IID-3 Machine learning

Antoine Cornuéjols (Link, Agro Paris)
Emmanuel Vazquez (L2S, CentraleSupélec)

Recent advances in machine learning have made it the core of modern data and knowledge management. Current challenges concern the development of richer, more expressive models—aka deep learning—that leverage the complexity of large-scale data. Ensuring an efficient learning on the available computational architectures and a seamless composition of such models remain open questions. Online learning is key to machine learning upscaling, and when data are structured as streams. In data-rich settings, abstractions can be learned from data, leading to end-to-end learning frameworks, where learning procedures handle the full data processing with little-to-no problem-specific tuning. Real-life learning systems are operated in open-loop mode, a setting also called continuous or lifelong learning. The counterpart of enhanced expressivity is the instability of learning systems, that are subject to catastrophic failures, and sensitive to biases; ensuring robustness in learning is thus a major endeavour. More generally, the characterization of the performance of such systems is a fundamental question, that Digicosme will address with concepts borrowed from information theory in collaboration with Comex and Scilex. Beyond reliability, learning systems should provide interpretable and explainable models, enabling users to understand the reasons of an outcome: a pending challenge here is to analyse the causal structure inherent to complex data. The solutions to these problems are expected at the cross-road of machine learning and symbolic artificial intelligence. The domain of computer vision as well as its corollary in machine listening, although already actively studied in DigiCosme, will provide a favorable ground to combine high level, structural and symbolic representations and reasoning with machine learning and uncertainty modeling. E-health, life sciences and more generally e-science will also be targeted as fields where interpretability matters equally as performance.
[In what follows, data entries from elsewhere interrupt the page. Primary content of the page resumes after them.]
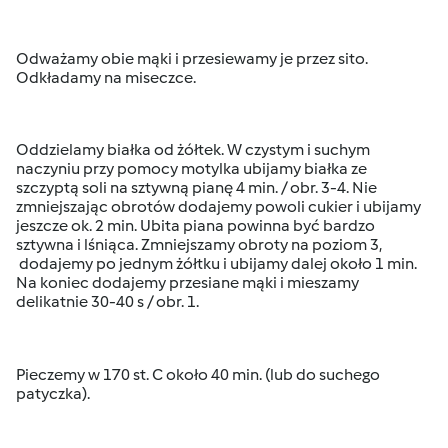
Odważamy obie mąki i przesiewamy je przez sito.
Odkładamy na miseczce.
Oddzielamy białka od żółtek. W czystym i suchym
naczyniu przy pomocy motylka ubijamy białka ze
szczyptą soli na sztywną pianę 4 min. / obr. 3-4. Nie
zmniejszając obrotów dodajemy powoli cukier i ubijamy
jeszcze ok. 2 min. Ubita piana powinna być bardzo
sztywna i lśniąca. Zmniejszamy obroty na poziom 3,
dodajemy po jednym żółtku i ubijamy dalej około 1 min.
Na koniec dodajemy przesiane mąki i mieszamy
delikatnie 30-40 s / obr. 1.
Pieczemy w 170 st. C około 40 min. (lub do suchego
patyczka).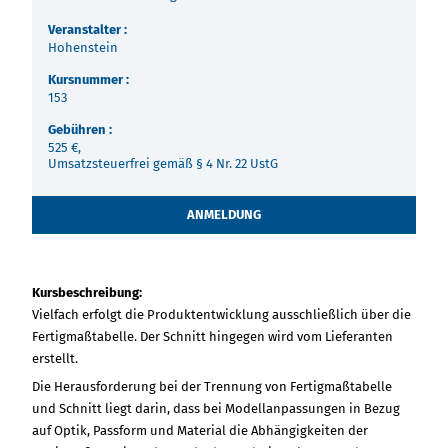
Veranstalter :
Hohenstein
Kursnummer :
153
Gebühren :
525 €,
Umsatzsteuerfrei gemäß § 4 Nr. 22 UstG
ANMELDUNG
Kursbeschreibung:
Vielfach erfolgt die Produktentwicklung ausschließlich über die
Fertigmaßtabelle. Der Schnitt hingegen wird vom Lieferanten
erstellt.
Die Herausforderung bei der Trennung von Fertigmaßtabelle
und Schnitt liegt darin, dass bei Modellanpassungen in Bezug
auf Optik, Passform und Material die Abhängigkeiten der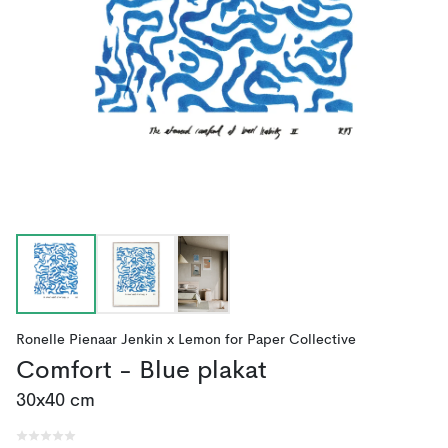
Ronelle Pienaar Jenkin x Lemon
for
Paper Collective
Comfort - Blue plakat
30x40 cm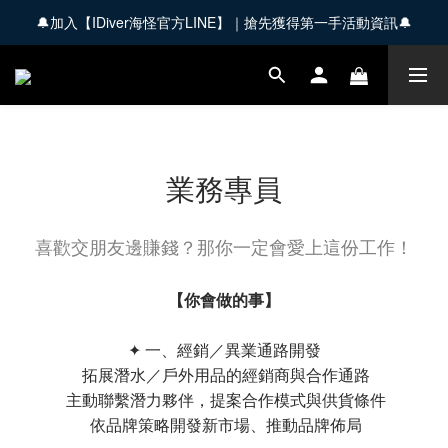
🔔加入【IDiver海怪官方LINE】｜搶先獲得第一手活動資訊🔔
🚚 全館商品滿 $3,000 享免運優惠【會員限定】
🚚 全館商品滿 $3,000 享免運優惠【會員限定】
業務專員
喜歡交朋友邊賺錢？那你一定會愛上這份工作！
【你會做的事】
✦ 一、經銷／異業通路開發
拓展潛水／戶外用品的經銷商與合作通路
主動聯繫潛力夥伴，提案合作模式與供貨條件
依品牌策略開發新市場、推動品牌佈局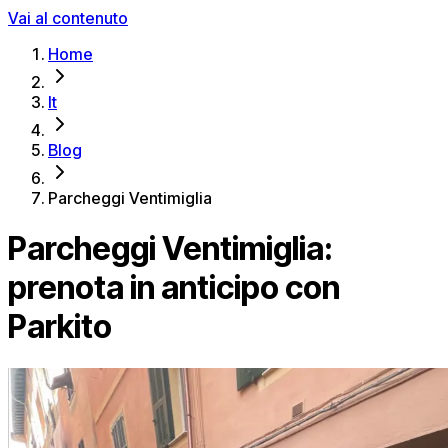
Vai al contenuto
Home
It
Blog
Parcheggi Ventimiglia
Parcheggi Ventimiglia:
prenota in anticipo con
Parkito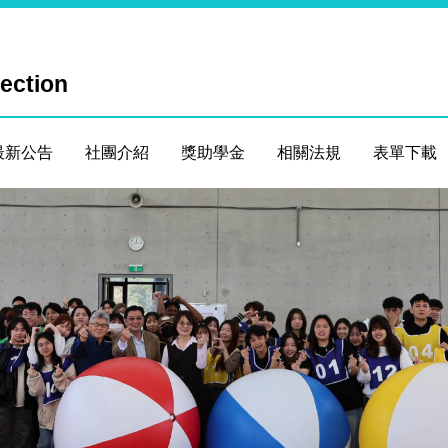
Section
最新公告
社團介紹
獎助學金
相關法規
表單下載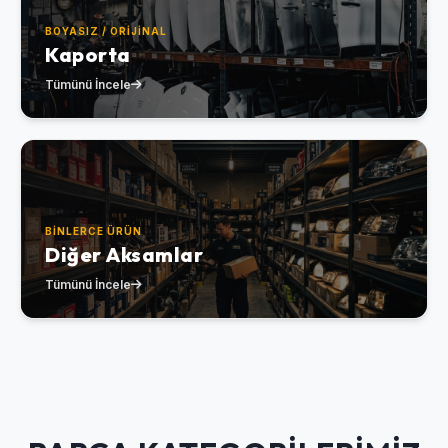
BOYASIZ / ORIJINAL
Kaporta
Tümünü İncele
BINLERCE ÜRÜN
Diğer Aksamlar
Tümünü İncele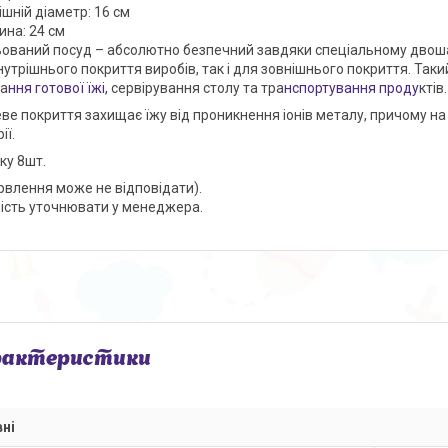
ішній діаметр: 16 см
на: 24 см
ований посуд – абсолютно безпечний завдяки спеціальному двоша
нутрішнього покриття виробів, так і для зовнішнього покриття. Таки
га
ння готової їжі,
сервірування столу та тра
нспортування проду
ктів.
ве покриття захищає їжу від проникнення іонів металу, причому на
ії.
ку 8шт.
рвлення може не відповідати).
ість уточнювати у менеджера.
рактеристики
ні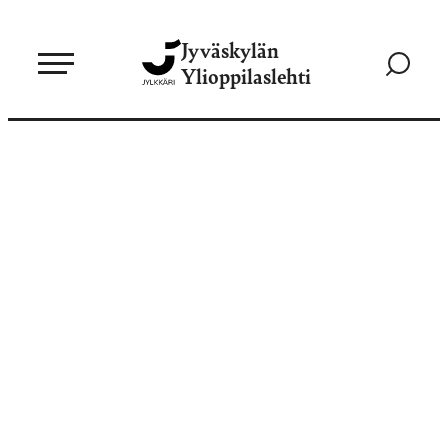
Siirry
Jyväskylän
suoraan
Siirry
Ylioppilaslehti
sisältöön
hakusivul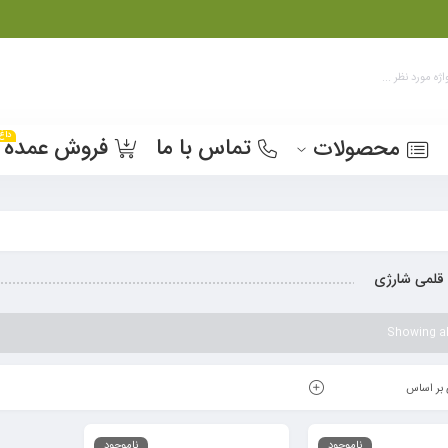
داغ
تماس با ما
فروش عمده
محصولات
 قلمی شارژی
Showing all
بر اساس
ناموجود
ناموجود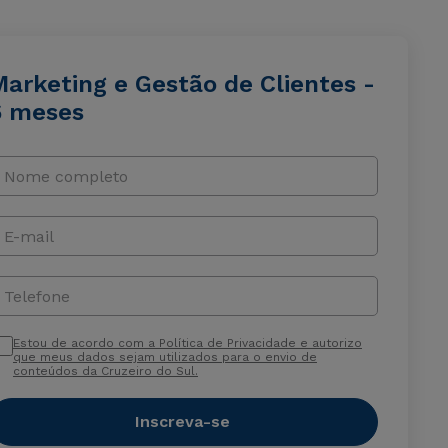
Marketing e Gestão de Clientes -
6 meses
Nome completo
E-mail
Telefone
Estou de acordo com a Política de Privacidade e autorizo
que meus dados sejam utilizados para o envio de
conteúdos da Cruzeiro do Sul.
Inscreva-se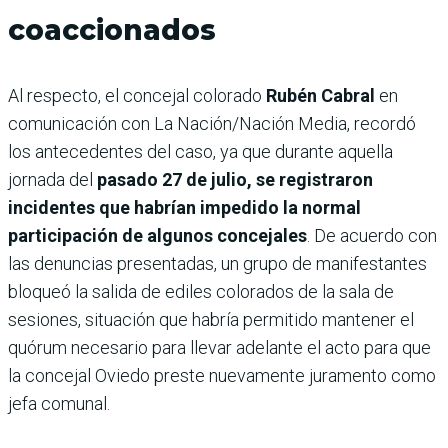
coaccionados
Al respecto, el concejal colorado
Rubén Cabral
en
comunicación con La Nación/Nación Media, recordó
los antecedentes del caso, ya que durante aquella
jornada del
pasado 27 de julio, se registraron
incidentes que habrían impedido la normal
participación de algunos concejales
. De acuerdo con
las denuncias presentadas, un grupo de manifestantes
bloqueó la salida de ediles colorados de la sala de
sesiones, situación que habría permitido mantener el
quórum necesario para llevar adelante el acto para que
la concejal Oviedo preste nuevamente juramento como
jefa comunal.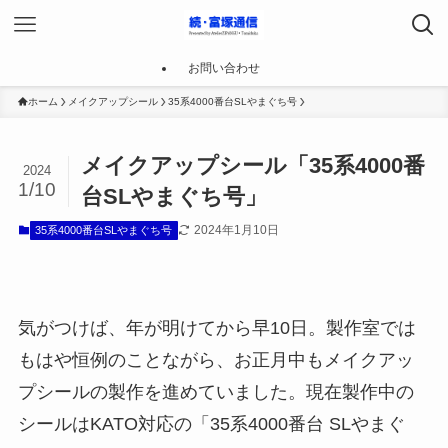
お問い合わせ
ホーム
メイクアップシール
35系4000番台SLやまぐち号
メイクアップシール「35系4000番
2024
1/10
台SLやまぐち号」
2024年1月10日
35系4000番台SLやまぐち号
気がつけば、年が明けてから早10日。製作室では
もはや恒例のことながら、お正月中もメイクアッ
プシールの製作を進めていました。現在製作中の
シールはKATO対応の「35系4000番台 SLやまぐ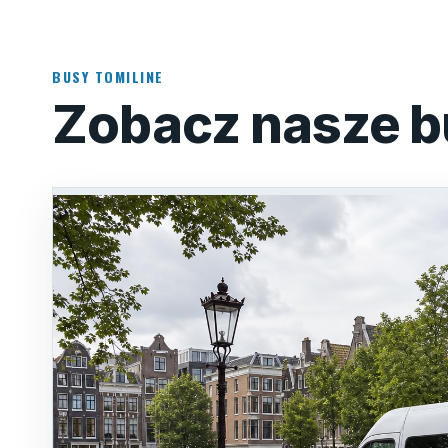
BUSY TOMILINE
Zobacz nasze b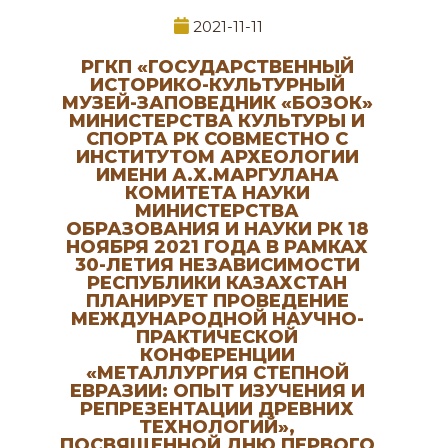
2021-11-11
РГКП «ГОСУДАРСТВЕННЫЙ
ИСТОРИКО-КУЛЬТУРНЫЙ
МУЗЕЙ-ЗАПОВЕДНИК «БОЗОК»
МИНИСТЕРСТВА КУЛЬТУРЫ И
СПОРТА РК СОВМЕСТНО С
ИНСТИТУТОМ АРХЕОЛОГИИ
ИМЕНИ А.Х.МАРГУЛАНА
КОМИТЕТА НАУКИ
МИНИСТЕРСТВА
ОБРАЗОВАНИЯ И НАУКИ РК 18
НОЯБРЯ 2021 ГОДА В РАМКАХ
30-ЛЕТИЯ НЕЗАВИСИМОСТИ
РЕСПУБЛИКИ КАЗАХСТАН
ПЛАНИРУЕТ ПРОВЕДЕНИЕ
МЕЖДУНАРОДНОЙ НАУЧНО-
ПРАКТИЧЕСКОЙ
КОНФЕРЕНЦИИ
«МЕТАЛЛУРГИЯ СТЕПНОЙ
ЕВРАЗИИ: ОПЫТ ИЗУЧЕНИЯ И
РЕПРЕЗЕНТАЦИИ ДРЕВНИХ
ТЕХНОЛОГИЙ»,
ПОСВЯЩЕННОЙ ДНЮ ПЕРВОГО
Data also come with limitations: missing data, heterogeneity and more generally, dirty data, are not handled by most standard procedures; data imbalance also compromises many real-life learning schemes. In the weak data limit, generalization to unseen categories (aka zero-shot learning) is actually needed. In such cases, transfer learning and semi-supervised learning bring essential tools as well as the attempt to learn universal representations in this context. Finally, the reliance on existing knowledge bases is a means to deal with data shortage.